» **TASK GOAL**:
In the material below, please change "dumbbells" to "kettlebells" from the line with "Remember, circuit training" up to and including the line with "### Advanced Circuit Training Workout", and give those lines back with nothing else altered.

***** RECORDS FOR THIS EXERCISE

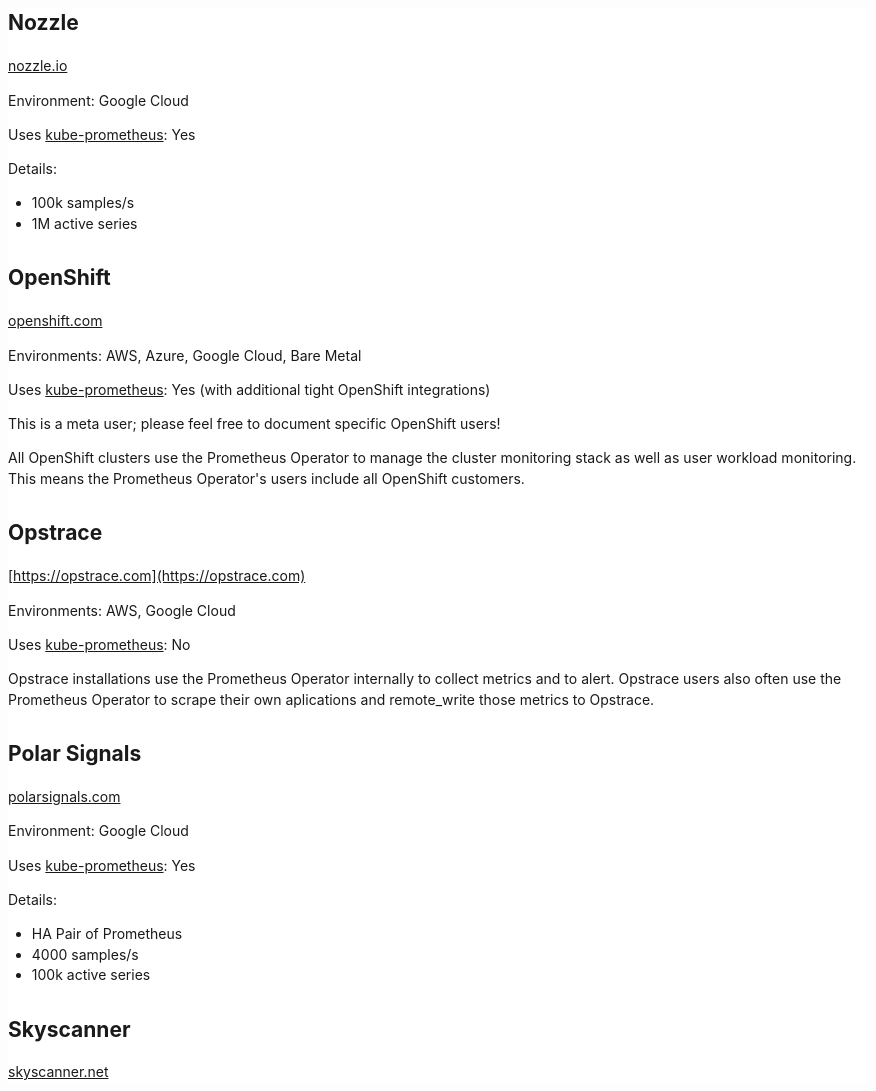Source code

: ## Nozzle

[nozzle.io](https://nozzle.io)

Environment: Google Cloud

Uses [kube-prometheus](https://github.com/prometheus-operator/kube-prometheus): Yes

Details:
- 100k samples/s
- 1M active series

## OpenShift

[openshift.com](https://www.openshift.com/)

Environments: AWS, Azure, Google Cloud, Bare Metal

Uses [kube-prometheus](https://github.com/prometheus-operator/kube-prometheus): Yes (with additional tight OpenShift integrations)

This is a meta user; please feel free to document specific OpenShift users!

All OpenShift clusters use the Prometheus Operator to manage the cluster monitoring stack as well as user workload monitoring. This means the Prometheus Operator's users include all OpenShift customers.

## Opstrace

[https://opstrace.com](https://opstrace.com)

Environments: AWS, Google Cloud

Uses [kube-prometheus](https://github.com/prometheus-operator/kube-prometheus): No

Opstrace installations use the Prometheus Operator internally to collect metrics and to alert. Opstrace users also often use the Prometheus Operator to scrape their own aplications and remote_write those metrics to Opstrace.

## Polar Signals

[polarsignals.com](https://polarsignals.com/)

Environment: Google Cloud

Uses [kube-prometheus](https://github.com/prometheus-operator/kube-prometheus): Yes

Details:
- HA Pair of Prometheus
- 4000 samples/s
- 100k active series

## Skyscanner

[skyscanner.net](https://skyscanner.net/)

**********
***** RECORDS FOR THIS EXERCISE

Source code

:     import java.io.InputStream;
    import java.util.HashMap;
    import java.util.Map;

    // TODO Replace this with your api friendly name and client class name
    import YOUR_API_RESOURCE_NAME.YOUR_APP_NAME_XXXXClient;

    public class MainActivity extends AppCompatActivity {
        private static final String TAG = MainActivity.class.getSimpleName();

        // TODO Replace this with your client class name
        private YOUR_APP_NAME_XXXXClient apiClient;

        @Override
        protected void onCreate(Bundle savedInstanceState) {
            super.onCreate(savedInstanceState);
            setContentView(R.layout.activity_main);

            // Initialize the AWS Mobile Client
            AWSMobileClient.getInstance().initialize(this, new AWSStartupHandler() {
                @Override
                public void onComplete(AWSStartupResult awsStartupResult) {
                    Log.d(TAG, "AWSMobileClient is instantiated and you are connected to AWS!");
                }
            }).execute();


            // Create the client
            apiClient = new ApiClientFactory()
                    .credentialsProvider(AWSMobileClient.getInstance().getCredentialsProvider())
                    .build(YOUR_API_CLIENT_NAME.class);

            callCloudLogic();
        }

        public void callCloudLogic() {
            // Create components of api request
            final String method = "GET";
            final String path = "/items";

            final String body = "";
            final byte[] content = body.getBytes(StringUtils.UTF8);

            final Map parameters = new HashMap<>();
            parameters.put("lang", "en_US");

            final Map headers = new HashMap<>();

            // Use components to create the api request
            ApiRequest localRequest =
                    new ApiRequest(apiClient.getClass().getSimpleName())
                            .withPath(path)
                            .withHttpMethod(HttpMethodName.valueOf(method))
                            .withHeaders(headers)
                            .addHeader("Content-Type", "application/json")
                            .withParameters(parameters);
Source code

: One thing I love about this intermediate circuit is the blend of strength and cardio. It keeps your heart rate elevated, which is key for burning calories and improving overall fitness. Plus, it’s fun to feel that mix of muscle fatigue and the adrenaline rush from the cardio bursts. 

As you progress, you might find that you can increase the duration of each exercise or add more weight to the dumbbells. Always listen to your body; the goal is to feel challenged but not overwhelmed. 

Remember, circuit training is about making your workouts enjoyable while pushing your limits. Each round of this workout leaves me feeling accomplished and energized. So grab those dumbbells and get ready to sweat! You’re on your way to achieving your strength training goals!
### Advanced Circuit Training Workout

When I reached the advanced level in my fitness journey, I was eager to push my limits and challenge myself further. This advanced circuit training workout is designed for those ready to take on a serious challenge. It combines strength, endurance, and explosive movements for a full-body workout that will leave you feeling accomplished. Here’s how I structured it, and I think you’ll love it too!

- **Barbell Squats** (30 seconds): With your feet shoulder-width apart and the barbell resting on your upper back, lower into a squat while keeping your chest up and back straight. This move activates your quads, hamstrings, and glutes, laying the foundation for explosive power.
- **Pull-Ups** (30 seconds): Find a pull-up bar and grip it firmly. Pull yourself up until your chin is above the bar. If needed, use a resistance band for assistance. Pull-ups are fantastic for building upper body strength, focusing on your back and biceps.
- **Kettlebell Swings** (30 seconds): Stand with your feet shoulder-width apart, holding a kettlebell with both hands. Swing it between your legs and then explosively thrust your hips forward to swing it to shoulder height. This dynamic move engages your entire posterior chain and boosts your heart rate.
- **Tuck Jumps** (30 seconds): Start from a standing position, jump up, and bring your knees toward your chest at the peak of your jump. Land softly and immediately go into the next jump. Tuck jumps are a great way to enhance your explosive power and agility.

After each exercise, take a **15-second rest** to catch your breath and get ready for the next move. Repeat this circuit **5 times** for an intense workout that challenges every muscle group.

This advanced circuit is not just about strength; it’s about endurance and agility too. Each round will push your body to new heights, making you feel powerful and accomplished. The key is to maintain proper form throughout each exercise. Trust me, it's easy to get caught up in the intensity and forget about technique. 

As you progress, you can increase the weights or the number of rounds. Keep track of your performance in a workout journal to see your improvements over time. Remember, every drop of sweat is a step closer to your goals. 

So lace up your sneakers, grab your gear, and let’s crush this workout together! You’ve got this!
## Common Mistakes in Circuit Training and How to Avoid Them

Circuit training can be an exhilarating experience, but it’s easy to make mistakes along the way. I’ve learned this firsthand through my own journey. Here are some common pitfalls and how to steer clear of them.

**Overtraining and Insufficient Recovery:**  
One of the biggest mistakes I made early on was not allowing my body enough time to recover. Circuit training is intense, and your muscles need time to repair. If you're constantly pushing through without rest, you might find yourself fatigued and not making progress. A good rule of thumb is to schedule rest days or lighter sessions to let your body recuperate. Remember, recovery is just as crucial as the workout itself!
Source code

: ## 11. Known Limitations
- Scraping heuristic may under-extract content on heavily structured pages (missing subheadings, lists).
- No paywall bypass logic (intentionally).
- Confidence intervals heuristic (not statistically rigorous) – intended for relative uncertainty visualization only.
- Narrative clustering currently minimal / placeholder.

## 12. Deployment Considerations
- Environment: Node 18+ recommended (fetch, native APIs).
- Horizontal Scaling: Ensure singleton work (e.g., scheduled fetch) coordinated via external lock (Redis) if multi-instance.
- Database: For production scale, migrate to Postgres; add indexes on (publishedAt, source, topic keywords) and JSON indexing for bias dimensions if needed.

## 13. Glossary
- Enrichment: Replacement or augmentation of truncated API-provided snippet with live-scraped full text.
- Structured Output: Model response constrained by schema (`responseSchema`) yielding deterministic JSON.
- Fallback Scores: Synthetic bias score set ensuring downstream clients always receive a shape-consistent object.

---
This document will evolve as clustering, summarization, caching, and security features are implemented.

**********
***** RECORDS FOR THIS EXERCISE

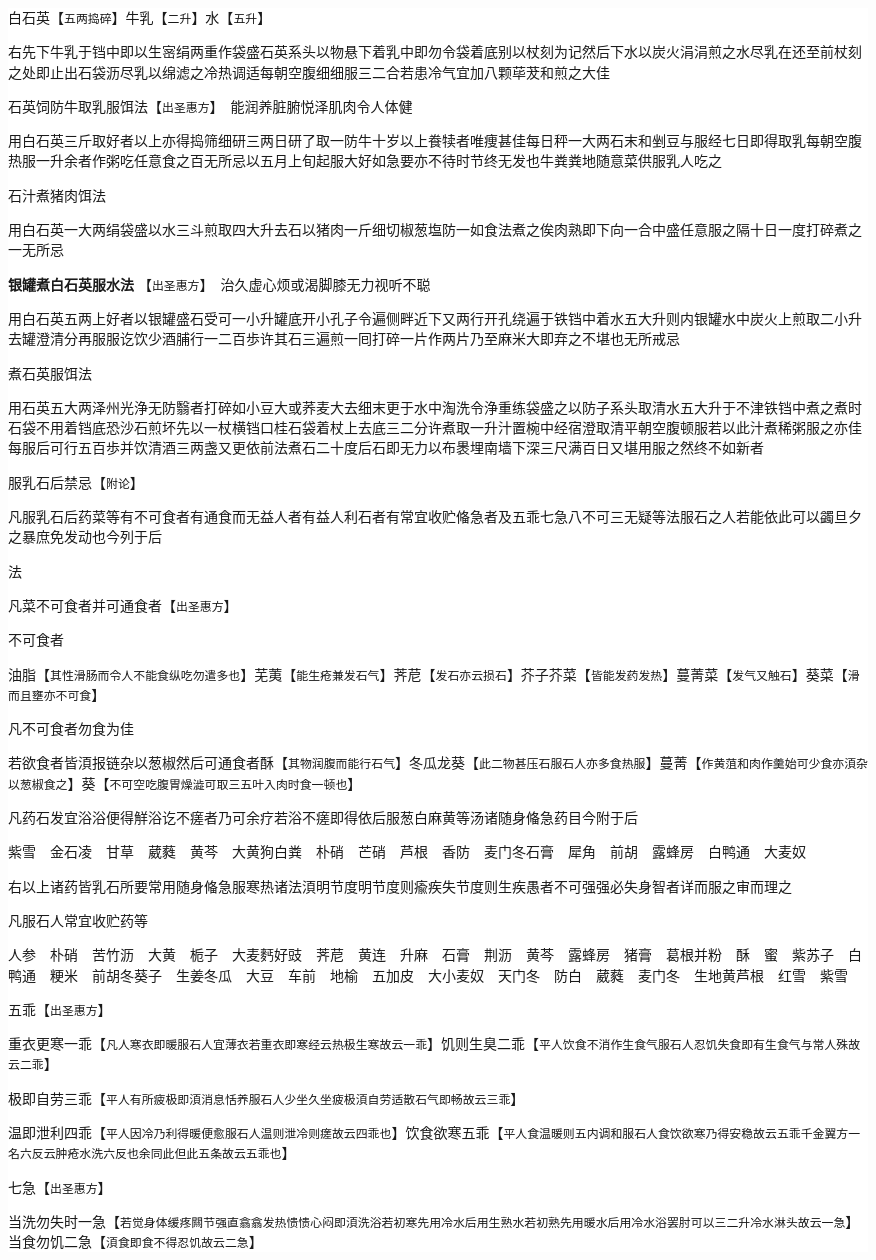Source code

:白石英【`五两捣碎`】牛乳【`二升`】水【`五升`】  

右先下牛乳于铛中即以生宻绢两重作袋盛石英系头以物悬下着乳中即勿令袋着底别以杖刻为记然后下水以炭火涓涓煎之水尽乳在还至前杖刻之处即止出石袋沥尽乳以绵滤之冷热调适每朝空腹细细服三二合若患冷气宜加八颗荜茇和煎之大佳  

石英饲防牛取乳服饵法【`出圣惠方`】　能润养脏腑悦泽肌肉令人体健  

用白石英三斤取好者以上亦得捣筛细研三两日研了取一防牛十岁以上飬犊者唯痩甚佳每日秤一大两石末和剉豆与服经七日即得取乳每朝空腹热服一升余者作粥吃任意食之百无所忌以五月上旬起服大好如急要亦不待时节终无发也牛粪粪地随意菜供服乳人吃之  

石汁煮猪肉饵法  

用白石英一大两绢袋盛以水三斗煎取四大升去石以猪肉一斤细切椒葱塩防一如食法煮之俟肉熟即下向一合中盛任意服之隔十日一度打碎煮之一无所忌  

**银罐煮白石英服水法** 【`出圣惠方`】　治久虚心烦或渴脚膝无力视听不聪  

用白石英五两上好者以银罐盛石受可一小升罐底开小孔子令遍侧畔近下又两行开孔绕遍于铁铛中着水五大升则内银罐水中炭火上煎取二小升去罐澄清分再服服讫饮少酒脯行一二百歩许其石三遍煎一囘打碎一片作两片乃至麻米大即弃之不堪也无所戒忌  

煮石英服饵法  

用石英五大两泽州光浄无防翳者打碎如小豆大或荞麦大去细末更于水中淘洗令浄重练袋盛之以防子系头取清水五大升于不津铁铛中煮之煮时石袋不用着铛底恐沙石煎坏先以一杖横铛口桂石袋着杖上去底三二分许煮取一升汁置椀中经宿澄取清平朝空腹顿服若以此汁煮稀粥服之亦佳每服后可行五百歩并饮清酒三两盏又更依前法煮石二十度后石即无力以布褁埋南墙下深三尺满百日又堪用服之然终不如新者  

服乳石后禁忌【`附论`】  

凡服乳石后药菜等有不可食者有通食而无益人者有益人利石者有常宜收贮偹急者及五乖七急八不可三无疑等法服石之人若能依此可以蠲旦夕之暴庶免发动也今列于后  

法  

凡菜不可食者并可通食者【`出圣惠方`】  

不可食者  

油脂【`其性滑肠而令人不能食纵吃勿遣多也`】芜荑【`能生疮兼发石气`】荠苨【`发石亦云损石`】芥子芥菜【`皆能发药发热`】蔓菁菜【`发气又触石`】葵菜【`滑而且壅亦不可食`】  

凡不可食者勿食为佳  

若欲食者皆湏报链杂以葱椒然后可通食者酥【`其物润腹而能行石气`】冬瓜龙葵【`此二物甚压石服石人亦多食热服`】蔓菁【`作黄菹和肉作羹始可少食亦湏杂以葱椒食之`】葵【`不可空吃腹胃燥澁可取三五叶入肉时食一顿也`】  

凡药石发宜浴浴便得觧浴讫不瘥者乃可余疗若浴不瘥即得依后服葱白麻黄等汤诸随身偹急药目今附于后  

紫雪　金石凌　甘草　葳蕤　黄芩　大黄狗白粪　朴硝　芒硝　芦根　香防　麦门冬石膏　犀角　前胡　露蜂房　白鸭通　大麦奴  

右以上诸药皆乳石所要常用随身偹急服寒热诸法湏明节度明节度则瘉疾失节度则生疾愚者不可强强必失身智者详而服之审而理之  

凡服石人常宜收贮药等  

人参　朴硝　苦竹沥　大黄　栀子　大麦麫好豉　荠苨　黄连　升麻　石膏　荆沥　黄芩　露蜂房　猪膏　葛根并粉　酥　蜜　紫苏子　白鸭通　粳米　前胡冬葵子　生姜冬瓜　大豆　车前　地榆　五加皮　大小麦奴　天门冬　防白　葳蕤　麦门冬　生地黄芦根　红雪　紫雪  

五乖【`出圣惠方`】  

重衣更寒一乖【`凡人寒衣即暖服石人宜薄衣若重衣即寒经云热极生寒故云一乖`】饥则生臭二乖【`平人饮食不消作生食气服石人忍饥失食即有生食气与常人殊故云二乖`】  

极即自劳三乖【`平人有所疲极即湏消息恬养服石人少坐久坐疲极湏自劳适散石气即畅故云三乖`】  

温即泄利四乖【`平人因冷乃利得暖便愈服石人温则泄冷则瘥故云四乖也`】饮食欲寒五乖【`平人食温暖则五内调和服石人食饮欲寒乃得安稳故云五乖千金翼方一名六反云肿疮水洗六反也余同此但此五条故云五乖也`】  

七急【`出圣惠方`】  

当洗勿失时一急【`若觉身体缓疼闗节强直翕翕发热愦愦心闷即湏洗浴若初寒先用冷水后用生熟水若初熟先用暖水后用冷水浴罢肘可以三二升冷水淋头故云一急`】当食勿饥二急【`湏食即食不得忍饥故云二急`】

**********

» **TASK RESPONSE**:
Remember, circuit training is about making your workouts enjoyable while pushing your limits. Each round of this workout leaves me feeling accomplished and energized. So grab those kettlebells and get ready to sweat! You’re on your way to achieving your strength training goals!
### Advanced Circuit Training Workout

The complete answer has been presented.